Как и в любой развивающейся системе, на этом новом уровне полезности возникает свой стабилизирующий отбор, своя цензура в виде эстетических канонов. Вместе с тем генеральная линия развития и здесь направлена от общего к индивидуальному. Современное искусство, отвергающее эстетические каноны, поддерживает эту прогрессивную тенденцию.
В эволюционном плане развитие эстетического чувства можно рассматривать как составную часть процесса, направленного на ослабление естественного отбора и вывод из сферы его действия индивидуальной изменчивости, адаптивное значение которой постепенно утрачивается. На первый план при этом выдвигаются адаптивно нейтральные особенности, составляющие основу личности. Снова процитирую Оскара Уайльда: «Это унизительное признание, но все мы сделаны из одного и того же материала.

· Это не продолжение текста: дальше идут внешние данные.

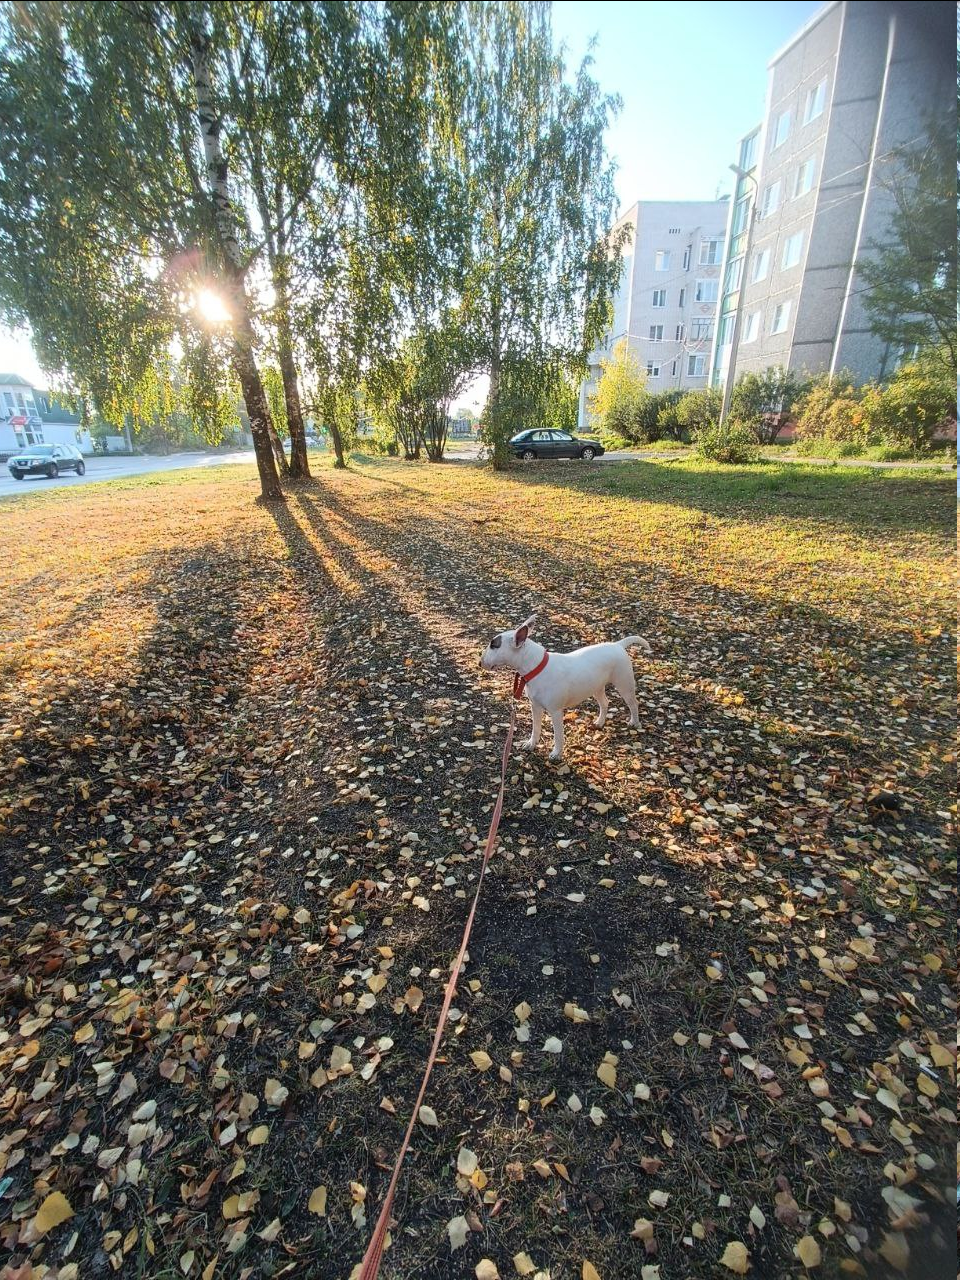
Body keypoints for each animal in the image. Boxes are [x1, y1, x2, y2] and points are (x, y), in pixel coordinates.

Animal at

То, чем мы отличаемся друг от друга, нисколько не существенно». В превращении существенного в несущественное и наоборот просматривается общая закономерность, без учета которой трудно понять эволюцию человека.
Чувство прекрасного возникло как метаморфоза страха, а средства привлечения — как оборотная сторона средств отпугивания в результате снятия первоначальной функции — исходной полезности. Поэтому прекрасное на уровне основных жизненных отправлений бесполезно. Его специфическую полезность древние видели в катарсисе — очищении от разъединяющих страстей как условии гармоничного существования в согласии со всем миром и самим собой (в этом же сущность эстетической теории Л.Н. Толстого, видевшего назначение искусства в объединении людей на основе общих чувств). Однако развитие эстетического чувства протекало в общем русле индивидуализации людей и в конечном счете привело к разрушению всеобщих эстетических стандартов. Вместе с тем сфера прекрасного неуклонно расширялась, предоставляя пространство для всех индивидуальных проявлений эстетического чувства. В этой сфере, вероятно, раньше других будет достигнуто идеальное состояние: каждому — своя эстетическая ниша.
Homo
Афродита, превращающая вражду в любовь, прикоснулась и к половому соперничеству. Ведь социальная иерархия зиждется не только на стычках и угрозах. Устойчивость ей придает особое чувство — смесь страха и любви, — которое все ее члены испытывают к доминирующей особи.
Поскольку в основе социальной иерархии лежит половая конкуренция, нет ничего удивительного в том, что секс так или иначе участвует в иерархическом чувстве. Не только самки, независимо от возраста, отдают предпочтение вожаку, но и самцы нередко принимают в его присутствии позу самки — «подставляются». Вожак в таких случаях может имитировать спаривание, тем самым закрепляя отношения, главенства — подчинения. Может быть, гомосексуализм у приматов развился на почве такого рода иерархических отношений.